Iran’s Oil Ministry announced during a conference in Vienna this past July that the NIOC has identified numerous potential oil and gas projects that would require $200 billion in investment funds before 2020. In early August, Saeed Ghavampour, NIOC general manager of strategic planning, said that Iran’s oil industry needs investment of $100 billion per month for at least five months to be able to reach pre-sanctions production levels. To attract those kinds of investments, Industry Minister Reza Nematzadeh has said that foreign companies can take part in the planned privatization of state-owned Iranian oil companies as soon as sanctions are lifted. This new model would give international producers a bigger share of any profits from the proposed 50 oil and gas projects Tehran will undertake, a change from the less favorable buyback agreements that prohibited oil companies from gaining equity rights. Meanwhile, Iranian officials have said that the country will not impose limitations on foreign investments within its energy industries in its new post-sanctions economy.
Even if Iranian’s ministers say that the nation is moving away from state ownership, however, the nation’s current constitution says otherwise. Constitutional language still bans foreign ownership of oil and gas, which makes production-sharing contracts impossible, although a share in the output of an oil field could be considered as payment for oil companies’ investment. Yet oil companies cannot put speculative amounts of underground Iranian oil on their balance sheets.
Oil companies planning to do business in Iran should be wary of the problems in the country’s energy sector. It is chronically corruption and mismanaged. There remains an ever-present risk that the nuclear agreement could collapse and that sanctions would snap back into place. Investments in Iran’s oil industry thus remain risky, and they may take a decade or more to bear fruit. Investors know this, and there is little reason to think that they will stampede into the country.

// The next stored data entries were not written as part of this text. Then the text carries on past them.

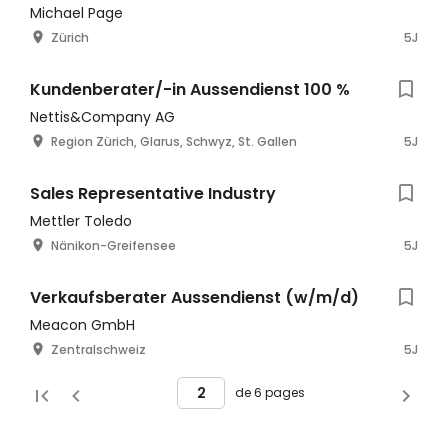
Michael Page
Zürich
5J
Kundenberater/-in Aussendienst 100 %
Nettis&Company AG
Region Zürich, Glarus, Schwyz, St. Gallen
5J
Sales Representative Industry
Mettler Toledo
Nänikon-Greifensee
5J
Verkaufsberater Aussendienst (w/m/d)
Meacon GmbH
Zentralschweiz
5J
de 6 pages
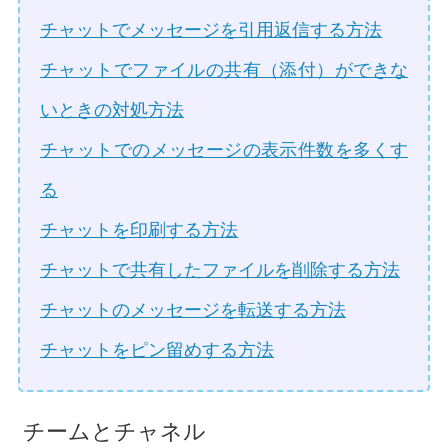
チャットでメッセージを引用返信する方法
チャットでファイルの共有（添付）ができな
いときの対処方法
チャットでのメッセージの表示件数を多くす
る
チャットを印刷する方法
チャットで共有したファイルを削除する方法
チャットのメッセージを転送する方法
チャットをピン留めする方法
チームとチャネル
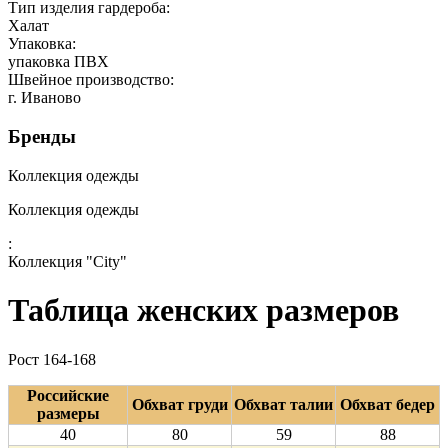
Тип изделия гардероба:
Халат
Упаковка:
упаковка ПВХ
Швейное производство:
г. Иваново
Бренды
Коллекция одежды
Коллекция одежды
:
Коллекция "City"
Таблица женских размеров
Рост 164-168
Российские
Обхват груди
Обхват талии
Обхват бедер
размеры
40
80
59
88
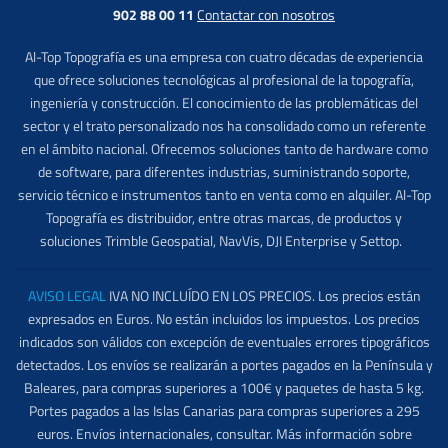
902 88 00 11
Contactar con nosotros
Al-Top Topografía es una empresa con cuatro décadas de experiencia
que ofrece soluciones tecnológicas al profesional de la topografía,
ingeniería y construcción. El conocimiento de las problemáticas del
sector y el trato personalizado nos ha consolidado como un referente
en el ámbito nacional. Ofrecemos soluciones tanto de hardware como
de software, para diferentes industrias, suministrando soporte,
servicio técnico e instrumentos tanto en venta como en alquiler. Al-Top
Topografía es distribuidor, entre otras marcas, de productos y
soluciones Trimble Geospatial, NavVis, DJI Enterprise y Settop.
AVISO LEGAL
IVA NO INCLUÍDO EN LOS PRECIOS. Los precios están
expresados en Euros. No están incluidos los impuestos. Los precios
indicados son válidos con excepción de eventuales errores tipográficos
detectados. Los envíos se realizarán a portes pagados en la Península y
Baleares, para compras superiores a 100€ y paquetes de hasta 5 kg.
Portes pagados a las Islas Canarias para compras superiores a 295
euros. Envíos internacionales, consultar. Más información sobre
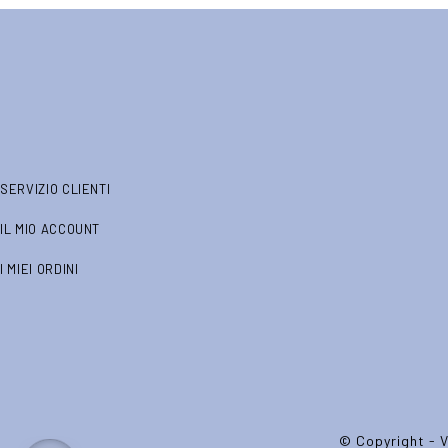
SERVIZIO CLIENTI
IL MIO ACCOUNT
I MIEI ORDINI
© Copyright - V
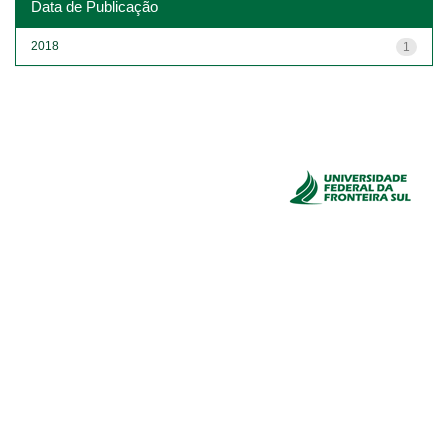
Data de Publicação
2018
1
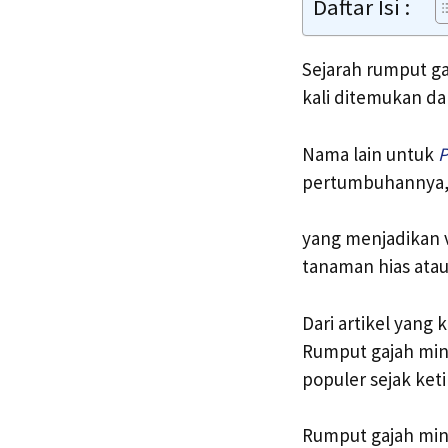
Daftar Isi :
Sejarah rumput ga
kali ditemukan da
Nama lain untuk
P
pertumbuhannya, 
yang menjadikan v
tanaman hias atau
Dari artikel yang
Rumput gajah mini
populer sejak ket
Rumput gajah min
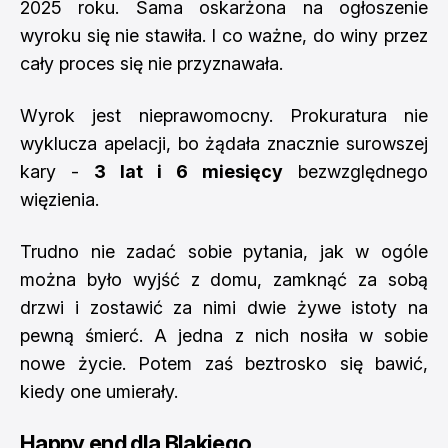
2025 roku. Sama oskarżona na ogłoszenie
wyroku się nie stawiła. I co ważne, do winy przez
cały proces się nie przyznawała.
Wyrok jest nieprawomocny. Prokuratura nie
wyklucza apelacji, bo żądała znacznie surowszej
kary -
3 lat i 6 miesięcy
bezwzględnego
więzienia.
Trudno nie zadać sobie pytania, jak w ogóle
można było wyjść z domu, zamknąć za sobą
drzwi i zostawić za nimi dwie żywe istoty na
pewną śmierć. A jedna z nich nosiła w sobie
nowe życie. Potem zaś beztrosko się bawić,
kiedy one umierały.
Happy end dla Blakiego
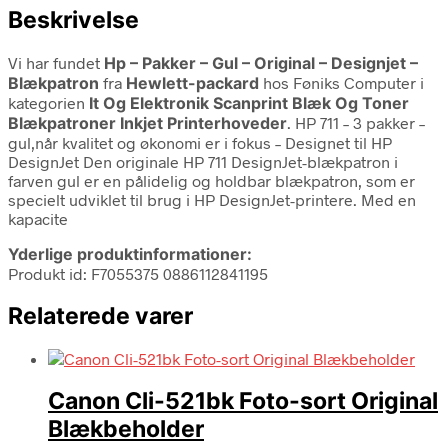
Beskrivelse
Vi har fundet
Hp – Pakker – Gul – Original – Designjet –
Blækpatron
fra
Hewlett-packard
hos Føniks Computer i
kategorien
It Og Elektronik Scanprint Blæk Og Toner
Blækpatroner Inkjet Printerhoveder
. HP 711 – 3 pakker –
gul,når kvalitet og økonomi er i fokus – Designet til HP
DesignJet Den originale HP 711 DesignJet-blækpatron i
farven gul er en pålidelig og holdbar blækpatron, som er
specielt udviklet til brug i HP DesignJet-printere. Med en
kapacite
Yderlige produktinformationer:
Produkt id: F7055375 0886112841195
Relaterede varer
Canon Cli-521bk Foto-sort Original
Blækbeholder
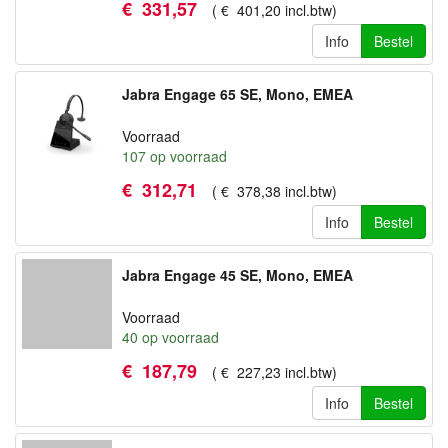
€
331
,
57
(
€
401
,
20
incl.btw
)
Info
Bestel
Jabra Engage 65 SE, Mono, EMEA
Voorraad
107
op voorraad
€
312
,
71
(
€
378
,
38
incl.btw
)
Info
Bestel
Jabra Engage 45 SE, Mono, EMEA
Voorraad
40
op voorraad
€
187
,
79
(
€
227
,
23
incl.btw
)
Info
Bestel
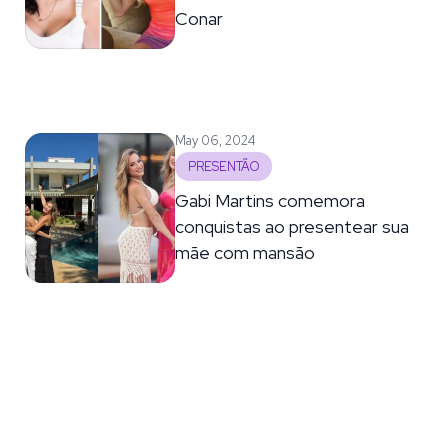
Conar
May 06, 2024
PRESENTÃO
Gabi Martins comemora
conquistas ao presentear sua
mãe com mansão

Ending sanctions will possibly boost Iran’s economy, but before these effects are seen, the influx of cash to the Iranian economy will provide the government’s hardliners and the Islamic Revolutionary Guard Corps with a corpus of cash, with the latter being the number one beneficiary of the end of the sanctions. Contrary to Washington’s stance that the lifting of sanctions will boost the Iranian economy, which will soften Iranian officials’ positions and promote better behavior within Tehran, boosting the economy will likely increase hardliners’ income and their influence over politics and the national economy. Ending sanctions will also strengthen the Revolutionary Guard Corps, resulting in an environment in which proliferation and regional instability becomes all the more likely. Years of stagnation within Iran’s oil sector cannot be fixed overnight, just as sanctions cannot be lifted in a day. Both governments and oil companies should be wary of rushing into Iran when much of the heavy lifting is still ahead.